Collected data:
┄┄┄┄┄┄┄┄┄┄
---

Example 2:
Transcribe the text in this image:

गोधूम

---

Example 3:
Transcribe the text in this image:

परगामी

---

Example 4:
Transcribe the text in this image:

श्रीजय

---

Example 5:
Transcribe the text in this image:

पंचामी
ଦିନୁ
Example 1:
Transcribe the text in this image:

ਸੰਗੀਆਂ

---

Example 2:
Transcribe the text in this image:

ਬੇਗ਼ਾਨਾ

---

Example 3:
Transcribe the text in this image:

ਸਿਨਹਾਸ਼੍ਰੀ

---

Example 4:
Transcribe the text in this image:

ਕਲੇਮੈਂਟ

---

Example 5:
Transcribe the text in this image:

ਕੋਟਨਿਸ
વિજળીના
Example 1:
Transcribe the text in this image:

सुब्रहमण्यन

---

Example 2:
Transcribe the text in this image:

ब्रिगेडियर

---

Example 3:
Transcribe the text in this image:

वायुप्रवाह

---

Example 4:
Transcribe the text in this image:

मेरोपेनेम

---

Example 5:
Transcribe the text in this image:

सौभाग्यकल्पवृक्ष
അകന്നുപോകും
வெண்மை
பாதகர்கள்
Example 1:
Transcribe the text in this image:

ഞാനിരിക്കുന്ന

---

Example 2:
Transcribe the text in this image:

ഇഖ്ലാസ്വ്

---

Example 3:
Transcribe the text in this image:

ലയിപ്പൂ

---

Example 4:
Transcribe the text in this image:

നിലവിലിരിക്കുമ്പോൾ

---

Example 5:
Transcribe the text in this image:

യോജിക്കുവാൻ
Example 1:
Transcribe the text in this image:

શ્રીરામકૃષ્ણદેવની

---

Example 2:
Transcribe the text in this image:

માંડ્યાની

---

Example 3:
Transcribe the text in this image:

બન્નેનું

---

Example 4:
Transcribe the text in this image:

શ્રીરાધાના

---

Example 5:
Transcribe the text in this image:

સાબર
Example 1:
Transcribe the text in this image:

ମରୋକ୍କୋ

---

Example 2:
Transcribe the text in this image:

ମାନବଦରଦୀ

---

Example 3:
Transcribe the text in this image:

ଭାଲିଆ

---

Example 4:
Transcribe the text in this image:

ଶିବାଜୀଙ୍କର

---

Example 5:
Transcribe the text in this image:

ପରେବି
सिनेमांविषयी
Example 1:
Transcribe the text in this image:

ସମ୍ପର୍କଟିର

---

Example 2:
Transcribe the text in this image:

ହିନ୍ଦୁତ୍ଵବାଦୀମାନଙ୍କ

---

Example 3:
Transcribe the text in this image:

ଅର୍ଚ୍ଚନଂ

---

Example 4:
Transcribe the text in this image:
┄┄┄┄┄┄┄┄┄┄
WORK TO COMPLETE:
When you reach the end of the data, retype all of it exactly.

EXERCISE OUTPUT:
---

Example 2:
Transcribe the text in this image:

गोधूम

---

Example 3:
Transcribe the text in this image:

परगामी

---

Example 4:
Transcribe the text in this image:

श्रीजय

---

Example 5:
Transcribe the text in this image:

पंचामी
ଦିନୁ
Example 1:
Transcribe the text in this image:

ਸੰਗੀਆਂ

---

Example 2:
Transcribe the text in this image:

ਬੇਗ਼ਾਨਾ

---

Example 3:
Transcribe the text in this image:

ਸਿਨਹਾਸ਼੍ਰੀ

---

Example 4:
Transcribe the text in this image:

ਕਲੇਮੈਂਟ

---

Example 5:
Transcribe the text in this image:

ਕੋਟਨਿਸ
વિજળીના
Example 1:
Transcribe the text in this image:

सुब्रहमण्यन

---

Example 2:
Transcribe the text in this image:

ब्रिगेडियर

---

Example 3:
Transcribe the text in this image:

वायुप्रवाह

---

Example 4:
Transcribe the text in this image:

मेरोपेनेम

---

Example 5:
Transcribe the text in this image:

सौभाग्यकल्पवृक्ष
അകന്നുപോകും
வெண்மை
பாதகர்கள்
Example 1:
Transcribe the text in this image:

ഞാനിരിക്കുന്ന

---

Example 2:
Transcribe the text in this image:

ഇഖ്ലാസ്വ്

---

Example 3:
Transcribe the text in this image:

ലയിപ്പൂ

---

Example 4:
Transcribe the text in this image:

നിലവിലിരിക്കുമ്പോൾ

---

Example 5:
Transcribe the text in this image:

യോജിക്കുവാൻ
Example 1:
Transcribe the text in this image:

શ્રીરામકૃષ્ણદેવની

---

Example 2:
Transcribe the text in this image:

માંડ્યાની

---

Example 3:
Transcribe the text in this image:

બન્નેનું

---

Example 4:
Transcribe the text in this image:

શ્રીરાધાના

---

Example 5:
Transcribe the text in this image:

સાબર
Example 1:
Transcribe the text in this image:

ମରୋକ୍କୋ

---

Example 2:
Transcribe the text in this image:

ମାନବଦରଦୀ

---

Example 3:
Transcribe the text in this image:

ଭାଲିଆ

---

Example 4:
Transcribe the text in this image:

ଶିବାଜୀଙ୍କର

---

Example 5:
Transcribe the text in this image:

ପରେବି
सिनेमांविषयी
Example 1:
Transcribe the text in this image:

ସମ୍ପର୍କଟିର

---

Example 2:
Transcribe the text in this image:

ହିନ୍ଦୁତ୍ଵବାଦୀମାନଙ୍କ

---

Example 3:
Transcribe the text in this image:

ଅର୍ଚ୍ଚନଂ

---

Example 4:
Transcribe the text in this image:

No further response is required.